== Given records

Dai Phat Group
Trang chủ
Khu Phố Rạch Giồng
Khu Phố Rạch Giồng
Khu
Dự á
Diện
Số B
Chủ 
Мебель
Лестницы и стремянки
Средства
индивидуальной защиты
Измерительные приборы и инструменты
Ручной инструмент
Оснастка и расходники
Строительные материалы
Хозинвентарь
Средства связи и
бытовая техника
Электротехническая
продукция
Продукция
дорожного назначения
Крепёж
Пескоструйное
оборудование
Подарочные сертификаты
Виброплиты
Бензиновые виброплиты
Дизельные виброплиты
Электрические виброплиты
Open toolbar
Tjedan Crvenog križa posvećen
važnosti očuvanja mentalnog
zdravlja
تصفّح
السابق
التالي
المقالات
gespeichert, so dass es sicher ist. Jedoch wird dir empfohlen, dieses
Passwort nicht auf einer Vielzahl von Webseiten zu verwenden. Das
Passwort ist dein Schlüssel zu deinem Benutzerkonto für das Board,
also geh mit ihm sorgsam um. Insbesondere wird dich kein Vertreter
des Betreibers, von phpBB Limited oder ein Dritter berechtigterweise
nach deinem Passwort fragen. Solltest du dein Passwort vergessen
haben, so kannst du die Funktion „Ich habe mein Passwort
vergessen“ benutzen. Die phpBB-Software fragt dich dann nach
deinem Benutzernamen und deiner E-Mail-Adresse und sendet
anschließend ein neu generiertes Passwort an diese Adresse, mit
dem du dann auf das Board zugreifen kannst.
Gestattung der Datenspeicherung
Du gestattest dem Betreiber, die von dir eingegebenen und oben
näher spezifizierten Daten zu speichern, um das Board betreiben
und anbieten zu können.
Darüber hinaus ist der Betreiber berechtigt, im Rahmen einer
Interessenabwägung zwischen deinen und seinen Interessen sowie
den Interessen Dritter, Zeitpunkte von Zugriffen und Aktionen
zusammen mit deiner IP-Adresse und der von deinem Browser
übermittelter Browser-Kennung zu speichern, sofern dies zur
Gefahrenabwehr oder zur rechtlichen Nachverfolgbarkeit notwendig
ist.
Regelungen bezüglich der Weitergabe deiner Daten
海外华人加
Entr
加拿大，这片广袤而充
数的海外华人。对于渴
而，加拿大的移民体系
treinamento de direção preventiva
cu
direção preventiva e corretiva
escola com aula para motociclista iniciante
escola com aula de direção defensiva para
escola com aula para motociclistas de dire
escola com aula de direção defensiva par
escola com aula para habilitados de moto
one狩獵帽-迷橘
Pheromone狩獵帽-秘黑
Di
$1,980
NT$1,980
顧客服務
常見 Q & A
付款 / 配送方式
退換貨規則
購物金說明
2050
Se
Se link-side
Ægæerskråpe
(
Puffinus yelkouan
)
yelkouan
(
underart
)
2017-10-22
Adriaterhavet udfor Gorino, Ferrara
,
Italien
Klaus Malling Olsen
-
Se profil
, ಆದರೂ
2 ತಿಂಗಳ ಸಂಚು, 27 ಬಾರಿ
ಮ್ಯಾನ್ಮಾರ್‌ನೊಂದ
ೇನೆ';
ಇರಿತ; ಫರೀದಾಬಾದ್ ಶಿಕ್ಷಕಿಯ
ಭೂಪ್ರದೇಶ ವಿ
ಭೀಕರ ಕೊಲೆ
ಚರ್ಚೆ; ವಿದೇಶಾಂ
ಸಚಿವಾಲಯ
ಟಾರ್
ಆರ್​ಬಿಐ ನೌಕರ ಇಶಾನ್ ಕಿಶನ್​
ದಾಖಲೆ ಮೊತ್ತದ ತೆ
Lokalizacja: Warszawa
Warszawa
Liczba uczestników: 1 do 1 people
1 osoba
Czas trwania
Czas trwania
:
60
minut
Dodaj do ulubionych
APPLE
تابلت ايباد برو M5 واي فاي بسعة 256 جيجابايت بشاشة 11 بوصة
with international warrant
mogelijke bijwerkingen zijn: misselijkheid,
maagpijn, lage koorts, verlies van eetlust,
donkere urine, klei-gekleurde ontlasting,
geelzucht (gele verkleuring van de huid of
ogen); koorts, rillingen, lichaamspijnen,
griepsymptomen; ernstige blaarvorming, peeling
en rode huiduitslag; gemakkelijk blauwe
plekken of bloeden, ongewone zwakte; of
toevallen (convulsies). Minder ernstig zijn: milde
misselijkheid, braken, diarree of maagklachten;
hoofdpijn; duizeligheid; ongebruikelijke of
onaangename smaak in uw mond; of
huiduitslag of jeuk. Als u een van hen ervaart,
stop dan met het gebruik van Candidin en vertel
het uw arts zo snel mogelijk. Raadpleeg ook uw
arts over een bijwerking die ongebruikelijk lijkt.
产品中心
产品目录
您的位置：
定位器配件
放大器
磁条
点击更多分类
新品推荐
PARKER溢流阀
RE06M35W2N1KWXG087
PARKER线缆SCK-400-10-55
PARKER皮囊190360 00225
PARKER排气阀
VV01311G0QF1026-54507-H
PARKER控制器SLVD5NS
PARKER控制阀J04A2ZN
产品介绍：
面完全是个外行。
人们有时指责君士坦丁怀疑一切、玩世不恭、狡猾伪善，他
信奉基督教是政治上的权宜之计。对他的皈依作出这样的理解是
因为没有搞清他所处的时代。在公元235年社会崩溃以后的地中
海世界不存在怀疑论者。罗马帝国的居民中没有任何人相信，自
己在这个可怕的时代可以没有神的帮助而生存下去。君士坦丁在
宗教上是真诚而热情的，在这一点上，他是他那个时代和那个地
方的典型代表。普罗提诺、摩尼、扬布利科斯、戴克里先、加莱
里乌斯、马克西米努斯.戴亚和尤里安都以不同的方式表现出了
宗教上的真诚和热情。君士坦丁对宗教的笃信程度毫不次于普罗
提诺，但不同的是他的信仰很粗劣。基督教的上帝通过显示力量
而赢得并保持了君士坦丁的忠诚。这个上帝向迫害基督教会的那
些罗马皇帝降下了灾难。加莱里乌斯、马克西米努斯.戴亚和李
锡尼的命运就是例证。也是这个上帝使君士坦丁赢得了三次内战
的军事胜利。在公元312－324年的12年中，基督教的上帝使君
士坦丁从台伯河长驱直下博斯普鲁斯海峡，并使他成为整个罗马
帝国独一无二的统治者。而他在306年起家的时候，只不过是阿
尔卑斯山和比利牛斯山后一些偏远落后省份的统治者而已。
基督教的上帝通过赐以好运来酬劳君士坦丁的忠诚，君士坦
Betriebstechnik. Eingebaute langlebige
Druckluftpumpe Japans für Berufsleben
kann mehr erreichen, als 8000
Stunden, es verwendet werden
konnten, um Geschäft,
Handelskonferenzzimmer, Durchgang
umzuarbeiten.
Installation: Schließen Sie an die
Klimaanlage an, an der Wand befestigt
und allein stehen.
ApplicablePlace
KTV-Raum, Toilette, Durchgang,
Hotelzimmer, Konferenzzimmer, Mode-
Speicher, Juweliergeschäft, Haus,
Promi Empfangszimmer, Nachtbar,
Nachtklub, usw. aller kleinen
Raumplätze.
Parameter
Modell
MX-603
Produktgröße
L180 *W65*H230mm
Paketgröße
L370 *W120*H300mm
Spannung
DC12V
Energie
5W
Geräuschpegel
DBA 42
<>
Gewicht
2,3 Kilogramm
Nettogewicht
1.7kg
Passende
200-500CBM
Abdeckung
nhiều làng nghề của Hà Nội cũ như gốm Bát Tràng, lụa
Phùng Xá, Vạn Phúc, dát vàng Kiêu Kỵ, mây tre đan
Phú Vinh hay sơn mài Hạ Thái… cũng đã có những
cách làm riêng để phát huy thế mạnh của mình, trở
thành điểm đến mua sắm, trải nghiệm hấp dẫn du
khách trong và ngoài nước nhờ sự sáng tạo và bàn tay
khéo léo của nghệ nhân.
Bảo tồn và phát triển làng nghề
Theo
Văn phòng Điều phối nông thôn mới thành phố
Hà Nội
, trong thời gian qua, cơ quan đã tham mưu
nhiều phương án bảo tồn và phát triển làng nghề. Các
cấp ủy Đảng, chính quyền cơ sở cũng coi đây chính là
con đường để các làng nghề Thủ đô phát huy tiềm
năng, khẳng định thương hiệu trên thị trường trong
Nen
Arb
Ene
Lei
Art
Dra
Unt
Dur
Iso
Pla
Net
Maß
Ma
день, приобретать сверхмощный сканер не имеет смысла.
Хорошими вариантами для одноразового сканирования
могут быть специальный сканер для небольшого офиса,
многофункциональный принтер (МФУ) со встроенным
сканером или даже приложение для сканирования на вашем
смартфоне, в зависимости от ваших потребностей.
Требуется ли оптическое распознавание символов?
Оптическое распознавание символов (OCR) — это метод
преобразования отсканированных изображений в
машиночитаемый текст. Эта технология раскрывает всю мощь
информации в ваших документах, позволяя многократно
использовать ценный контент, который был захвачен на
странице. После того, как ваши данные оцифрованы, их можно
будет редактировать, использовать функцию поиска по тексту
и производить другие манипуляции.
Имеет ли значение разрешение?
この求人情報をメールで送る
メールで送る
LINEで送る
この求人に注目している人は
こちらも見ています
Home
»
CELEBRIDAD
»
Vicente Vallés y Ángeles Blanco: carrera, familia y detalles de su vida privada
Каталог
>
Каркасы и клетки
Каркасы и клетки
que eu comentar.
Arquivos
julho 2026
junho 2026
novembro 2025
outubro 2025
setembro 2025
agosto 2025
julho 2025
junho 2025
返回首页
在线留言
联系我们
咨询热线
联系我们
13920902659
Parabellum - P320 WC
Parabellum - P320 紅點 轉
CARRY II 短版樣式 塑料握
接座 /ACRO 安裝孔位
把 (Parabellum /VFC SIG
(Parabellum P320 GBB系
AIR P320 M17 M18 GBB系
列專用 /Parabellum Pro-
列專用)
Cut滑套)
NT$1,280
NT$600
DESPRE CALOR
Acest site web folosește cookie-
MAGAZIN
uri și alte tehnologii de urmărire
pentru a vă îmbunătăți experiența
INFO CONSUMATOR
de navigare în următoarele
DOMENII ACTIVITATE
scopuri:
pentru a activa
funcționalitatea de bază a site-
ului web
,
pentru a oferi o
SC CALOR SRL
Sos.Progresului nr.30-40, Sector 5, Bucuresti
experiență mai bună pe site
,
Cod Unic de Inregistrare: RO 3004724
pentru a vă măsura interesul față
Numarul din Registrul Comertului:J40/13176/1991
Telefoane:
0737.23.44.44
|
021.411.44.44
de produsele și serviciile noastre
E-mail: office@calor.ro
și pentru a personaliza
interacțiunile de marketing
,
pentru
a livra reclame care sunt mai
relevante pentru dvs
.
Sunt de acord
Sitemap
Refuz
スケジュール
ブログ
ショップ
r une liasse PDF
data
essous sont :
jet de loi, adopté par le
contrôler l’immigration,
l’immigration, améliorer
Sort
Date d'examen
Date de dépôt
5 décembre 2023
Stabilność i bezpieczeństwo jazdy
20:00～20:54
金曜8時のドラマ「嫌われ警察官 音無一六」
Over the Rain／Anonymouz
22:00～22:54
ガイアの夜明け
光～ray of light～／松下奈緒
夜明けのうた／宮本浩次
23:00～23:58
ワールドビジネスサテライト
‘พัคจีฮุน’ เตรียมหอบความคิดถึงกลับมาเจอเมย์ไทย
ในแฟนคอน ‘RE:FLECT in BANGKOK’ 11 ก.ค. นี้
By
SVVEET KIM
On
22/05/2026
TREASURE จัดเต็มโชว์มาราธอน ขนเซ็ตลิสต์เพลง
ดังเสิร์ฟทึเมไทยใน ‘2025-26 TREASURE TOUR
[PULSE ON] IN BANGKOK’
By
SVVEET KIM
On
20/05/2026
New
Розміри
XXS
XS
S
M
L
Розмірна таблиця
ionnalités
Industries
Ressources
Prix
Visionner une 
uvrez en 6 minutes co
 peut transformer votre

====

Begin at the line containing "Over the Rain／Anonymouz" and reproduce each line through the end of the records above.

Over the Rain／Anonymouz
22:00～22:54
ガイアの夜明け
光～ray of light～／松下奈緒
夜明けのうた／宮本浩次
23:00～23:58
ワールドビジネスサテライト
‘พัคจีฮุน’ เตรียมหอบความคิดถึงกลับมาเจอเมย์ไทย
ในแฟนคอน ‘RE:FLECT in BANGKOK’ 11 ก.ค. นี้
By
SVVEET KIM
On
22/05/2026
TREASURE จัดเต็มโชว์มาราธอน ขนเซ็ตลิสต์เพลง
ดังเสิร์ฟทึเมไทยใน ‘2025-26 TREASURE TOUR
[PULSE ON] IN BANGKOK’
By
SVVEET KIM
On
20/05/2026
New
Розміри
XXS
XS
S
M
L
Розмірна таблиця
ionnalités
Industries
Ressources
Prix
Visionner une 
uvrez en 6 minutes co
 peut transformer votre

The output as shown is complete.